• **Exercise objective**
Each of the entries below should be written out exactly as it reads.

• **Records provided**
[Start of Attachment]

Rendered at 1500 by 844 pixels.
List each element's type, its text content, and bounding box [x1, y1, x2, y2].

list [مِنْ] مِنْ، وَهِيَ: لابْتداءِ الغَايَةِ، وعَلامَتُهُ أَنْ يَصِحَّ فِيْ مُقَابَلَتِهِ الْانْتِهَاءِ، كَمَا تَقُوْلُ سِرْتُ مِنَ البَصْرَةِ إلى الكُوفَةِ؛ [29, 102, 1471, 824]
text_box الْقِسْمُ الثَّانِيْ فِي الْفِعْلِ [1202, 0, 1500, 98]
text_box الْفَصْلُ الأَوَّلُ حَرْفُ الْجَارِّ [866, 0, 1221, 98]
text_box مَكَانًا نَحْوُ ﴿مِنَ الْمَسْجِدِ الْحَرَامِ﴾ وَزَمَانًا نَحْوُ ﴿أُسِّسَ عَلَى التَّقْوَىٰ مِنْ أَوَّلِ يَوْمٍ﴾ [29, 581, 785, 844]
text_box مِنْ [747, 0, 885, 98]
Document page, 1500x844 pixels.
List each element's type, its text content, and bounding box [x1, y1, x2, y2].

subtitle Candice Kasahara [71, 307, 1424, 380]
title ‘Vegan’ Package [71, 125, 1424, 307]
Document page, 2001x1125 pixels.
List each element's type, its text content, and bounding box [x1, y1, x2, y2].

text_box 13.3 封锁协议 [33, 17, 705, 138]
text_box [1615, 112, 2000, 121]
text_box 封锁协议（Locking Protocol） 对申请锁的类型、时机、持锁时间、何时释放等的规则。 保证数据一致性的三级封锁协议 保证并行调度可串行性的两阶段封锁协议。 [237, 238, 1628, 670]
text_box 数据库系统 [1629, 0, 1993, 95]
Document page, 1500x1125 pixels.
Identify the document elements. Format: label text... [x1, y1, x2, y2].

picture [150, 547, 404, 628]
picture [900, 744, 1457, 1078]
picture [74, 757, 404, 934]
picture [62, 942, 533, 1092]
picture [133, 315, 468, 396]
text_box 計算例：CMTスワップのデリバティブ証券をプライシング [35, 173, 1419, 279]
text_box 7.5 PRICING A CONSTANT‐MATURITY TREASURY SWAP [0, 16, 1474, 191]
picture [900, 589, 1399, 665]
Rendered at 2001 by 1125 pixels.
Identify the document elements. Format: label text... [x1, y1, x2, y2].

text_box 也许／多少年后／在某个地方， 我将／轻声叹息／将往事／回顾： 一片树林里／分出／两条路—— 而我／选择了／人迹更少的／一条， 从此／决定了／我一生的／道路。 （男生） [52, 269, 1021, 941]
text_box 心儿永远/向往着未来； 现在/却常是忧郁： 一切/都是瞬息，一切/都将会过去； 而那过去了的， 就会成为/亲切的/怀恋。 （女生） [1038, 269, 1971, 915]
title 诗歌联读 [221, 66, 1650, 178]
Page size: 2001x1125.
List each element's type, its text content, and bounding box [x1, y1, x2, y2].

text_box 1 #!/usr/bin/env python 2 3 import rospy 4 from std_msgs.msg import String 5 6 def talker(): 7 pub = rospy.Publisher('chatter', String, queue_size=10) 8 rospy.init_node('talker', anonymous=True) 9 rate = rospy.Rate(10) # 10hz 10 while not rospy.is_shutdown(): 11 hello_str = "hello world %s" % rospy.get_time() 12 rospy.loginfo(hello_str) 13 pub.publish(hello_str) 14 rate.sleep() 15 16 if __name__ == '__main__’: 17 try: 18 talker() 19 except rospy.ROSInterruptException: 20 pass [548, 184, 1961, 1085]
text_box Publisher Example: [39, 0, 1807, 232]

[End of Attachment]

• **Problem solution**
Rendered at 1500 by 844 pixels.
List each element's type, its text content, and bounding box [x1, y1, x2, y2].

list [مِنْ] مِنْ، وَهِيَ: لابْتداءِ الغَايَةِ، وعَلامَتُهُ أَنْ يَصِحَّ فِيْ مُقَابَلَتِهِ الْانْتِهَاءِ، كَمَا تَقُوْلُ سِرْتُ مِنَ البَصْرَةِ إلى الكُوفَةِ؛ [29, 102, 1471, 824]
text_box الْقِسْمُ الثَّانِيْ فِي الْفِعْلِ [1202, 0, 1500, 98]
text_box الْفَصْلُ الأَوَّلُ حَرْفُ الْجَارِّ [866, 0, 1221, 98]
text_box مَكَانًا نَحْوُ ﴿مِنَ الْمَسْجِدِ الْحَرَامِ﴾ وَزَمَانًا نَحْوُ ﴿أُسِّسَ عَلَى التَّقْوَىٰ مِنْ أَوَّلِ يَوْمٍ﴾ [29, 581, 785, 844]
text_box مِنْ [747, 0, 885, 98]
Document page, 1500x844 pixels.
List each element's type, its text content, and bounding box [x1, y1, x2, y2].

subtitle Candice Kasahara [71, 307, 1424, 380]
title ‘Vegan’ Package [71, 125, 1424, 307]
Document page, 2001x1125 pixels.
List each element's type, its text content, and bounding box [x1, y1, x2, y2].

text_box 13.3 封锁协议 [33, 17, 705, 138]
text_box [1615, 112, 2000, 121]
text_box 封锁协议（Locking Protocol） 对申请锁的类型、时机、持锁时间、何时释放等的规则。 保证数据一致性的三级封锁协议 保证并行调度可串行性的两阶段封锁协议。 [237, 238, 1628, 670]
text_box 数据库系统 [1629, 0, 1993, 95]
Document page, 1500x1125 pixels.
Identify the document elements. Format: label text... [x1, y1, x2, y2].

picture [150, 547, 404, 628]
picture [900, 744, 1457, 1078]
picture [74, 757, 404, 934]
picture [62, 942, 533, 1092]
picture [133, 315, 468, 396]
text_box 計算例：CMTスワップのデリバティブ証券をプライシング [35, 173, 1419, 279]
text_box 7.5 PRICING A CONSTANT‐MATURITY TREASURY SWAP [0, 16, 1474, 191]
picture [900, 589, 1399, 665]
Rendered at 2001 by 1125 pixels.
Identify the document elements. Format: label text... [x1, y1, x2, y2].

text_box 也许／多少年后／在某个地方， 我将／轻声叹息／将往事／回顾： 一片树林里／分出／两条路—— 而我／选择了／人迹更少的／一条， 从此／决定了／我一生的／道路。 （男生） [52, 269, 1021, 941]
text_box 心儿永远/向往着未来； 现在/却常是忧郁： 一切/都是瞬息，一切/都将会过去； 而那过去了的， 就会成为/亲切的/怀恋。 （女生） [1038, 269, 1971, 915]
title 诗歌联读 [221, 66, 1650, 178]
Page size: 2001x1125.
List each element's type, its text content, and bounding box [x1, y1, x2, y2].

text_box 1 #!/usr/bin/env python 2 3 import rospy 4 from std_msgs.msg import String 5 6 def talker(): 7 pub = rospy.Publisher('chatter', String, queue_size=10) 8 rospy.init_node('talker', anonymous=True) 9 rate = rospy.Rate(10) # 10hz 10 while not rospy.is_shutdown(): 11 hello_str = "hello world %s" % rospy.get_time() 12 rospy.loginfo(hello_str) 13 pub.publish(hello_str) 14 rate.sleep() 15 16 if __name__ == '__main__’: 17 try: 18 talker() 19 except rospy.ROSInterruptException: 20 pass [548, 184, 1961, 1085]
text_box Publisher Example: [39, 0, 1807, 232]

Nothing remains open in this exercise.